» Requirement:
Repeat exactly the lines of the entries below from the one with "right wrist: (648, 236, -4)" through the one with "right wrist: (1133, 715, 24)", both ends included, and nothing else.

» Extracted records:
──────────

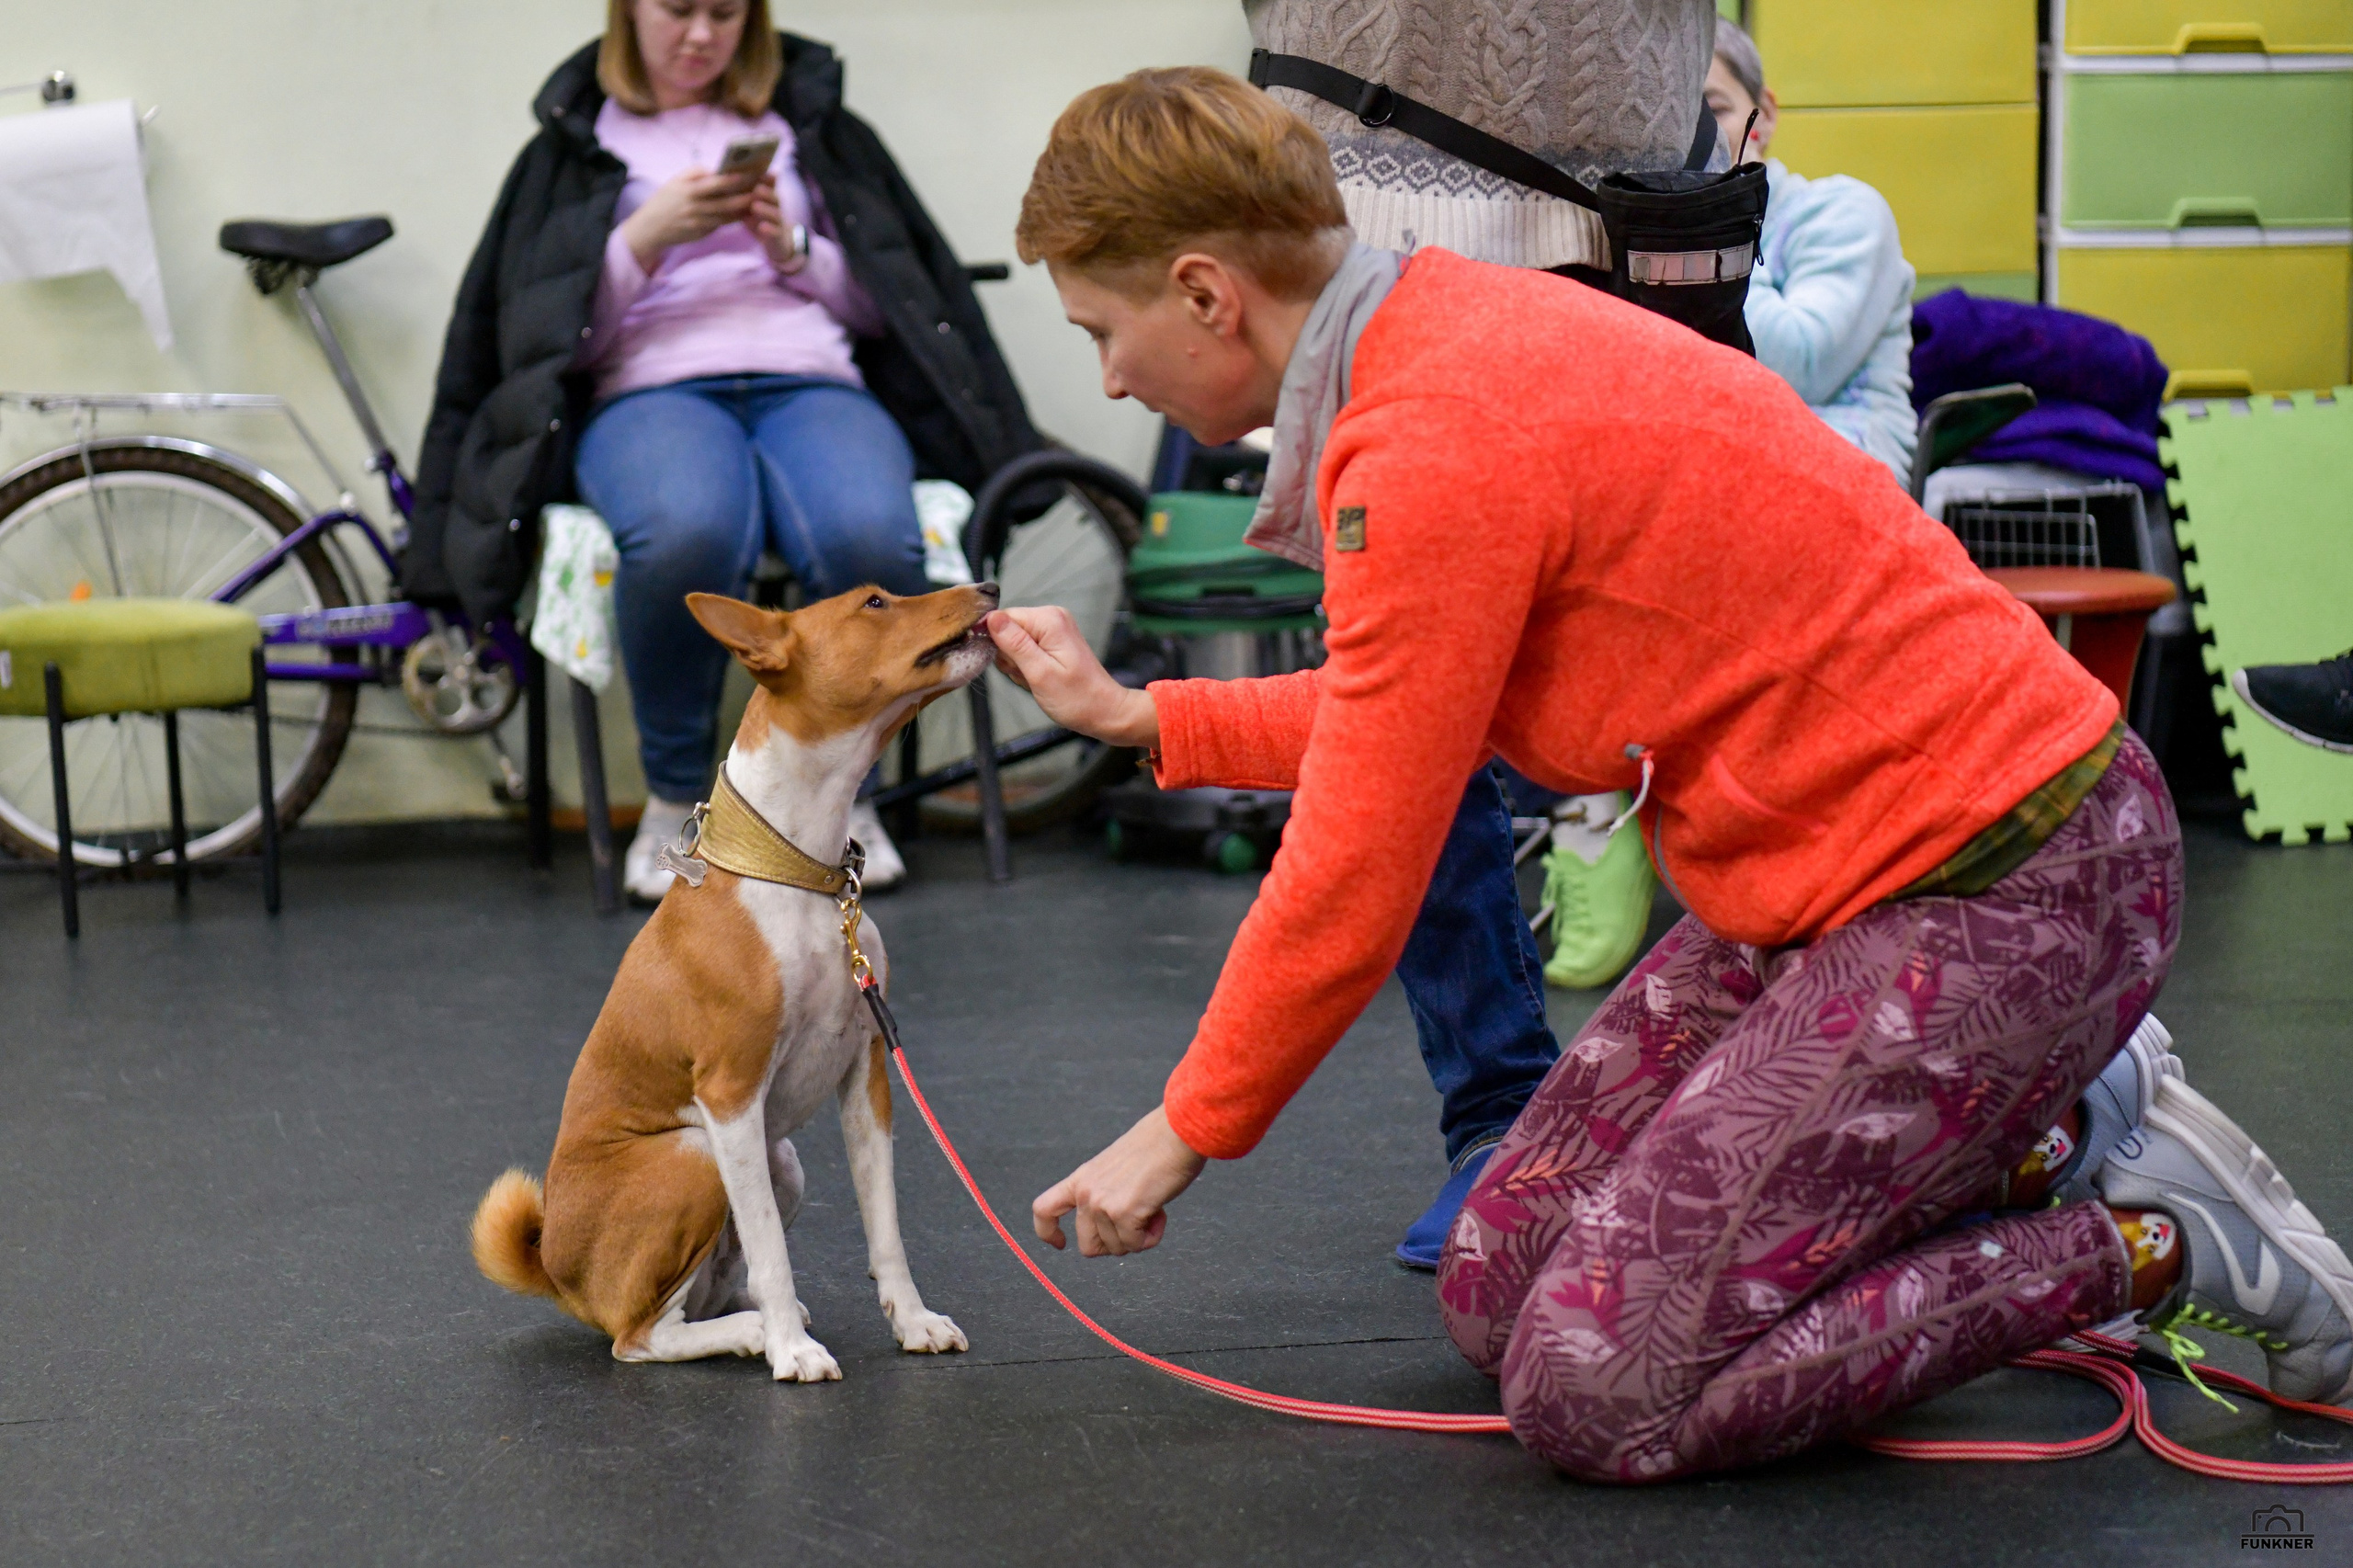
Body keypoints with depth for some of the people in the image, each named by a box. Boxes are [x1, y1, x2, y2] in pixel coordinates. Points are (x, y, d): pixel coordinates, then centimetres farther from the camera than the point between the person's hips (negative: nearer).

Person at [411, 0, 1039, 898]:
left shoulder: (811, 124, 24)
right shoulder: (577, 144, 20)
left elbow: (883, 302, 20)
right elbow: (554, 333, 10)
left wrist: (792, 246, 2)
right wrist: (648, 236, -4)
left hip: (811, 384, 1)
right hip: (648, 393, -1)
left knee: (871, 540, -37)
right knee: (686, 534, -41)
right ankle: (676, 795, -16)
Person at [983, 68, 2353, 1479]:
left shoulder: (1435, 446, -23)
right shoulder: (1446, 334, 8)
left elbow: (1355, 881, -16)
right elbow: (1420, 715, 20)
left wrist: (1187, 1131, -1)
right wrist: (1133, 715, 24)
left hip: (1999, 891, -10)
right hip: (1847, 873, 10)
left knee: (1593, 1390, -13)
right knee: (1500, 1290, 9)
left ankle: (2152, 1241, 0)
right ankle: (2046, 1131, 15)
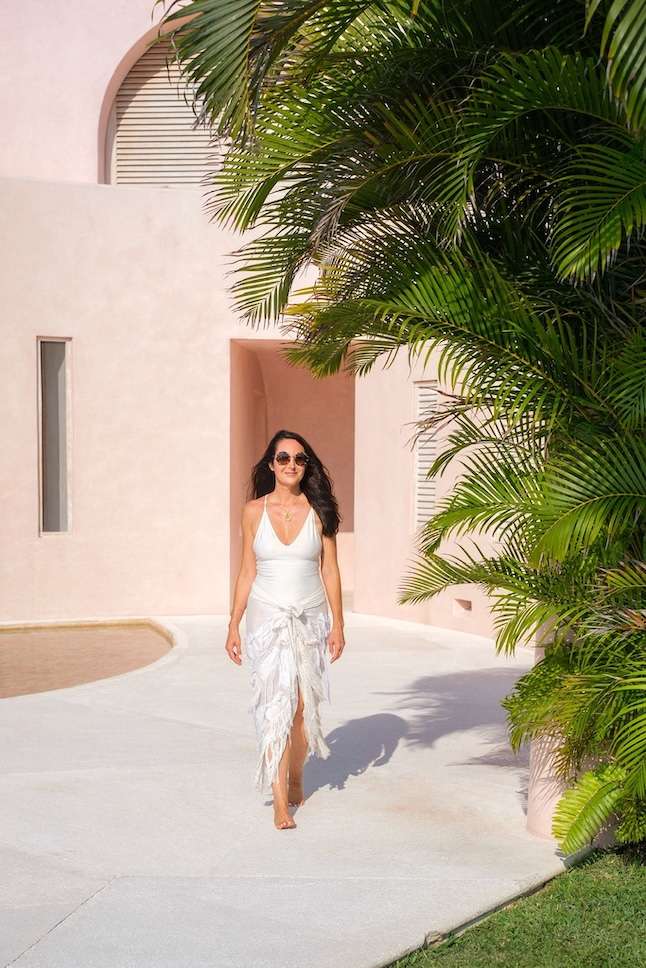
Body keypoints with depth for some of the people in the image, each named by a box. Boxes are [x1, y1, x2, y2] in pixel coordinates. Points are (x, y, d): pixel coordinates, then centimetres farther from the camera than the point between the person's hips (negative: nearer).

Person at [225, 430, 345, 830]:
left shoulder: (319, 511, 1)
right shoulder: (254, 511, 2)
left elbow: (330, 571, 3)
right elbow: (247, 572, 6)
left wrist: (338, 625, -1)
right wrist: (234, 626, 5)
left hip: (310, 618, 1)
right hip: (267, 618, -1)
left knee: (303, 706, 5)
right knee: (276, 705, -10)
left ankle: (295, 780, 28)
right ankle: (280, 802, -9)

──────────

» Answer area:
right wrist: (648, 236, -4)
left hip: (811, 384, 1)
right hip: (648, 393, -1)
left knee: (871, 540, -37)
right knee: (686, 534, -41)
right ankle: (676, 795, -16)
Person at [983, 68, 2353, 1479]:
left shoulder: (1435, 446, -23)
right shoulder: (1446, 334, 8)
left elbow: (1355, 881, -16)
right elbow: (1420, 715, 20)
left wrist: (1187, 1131, -1)
right wrist: (1133, 715, 24)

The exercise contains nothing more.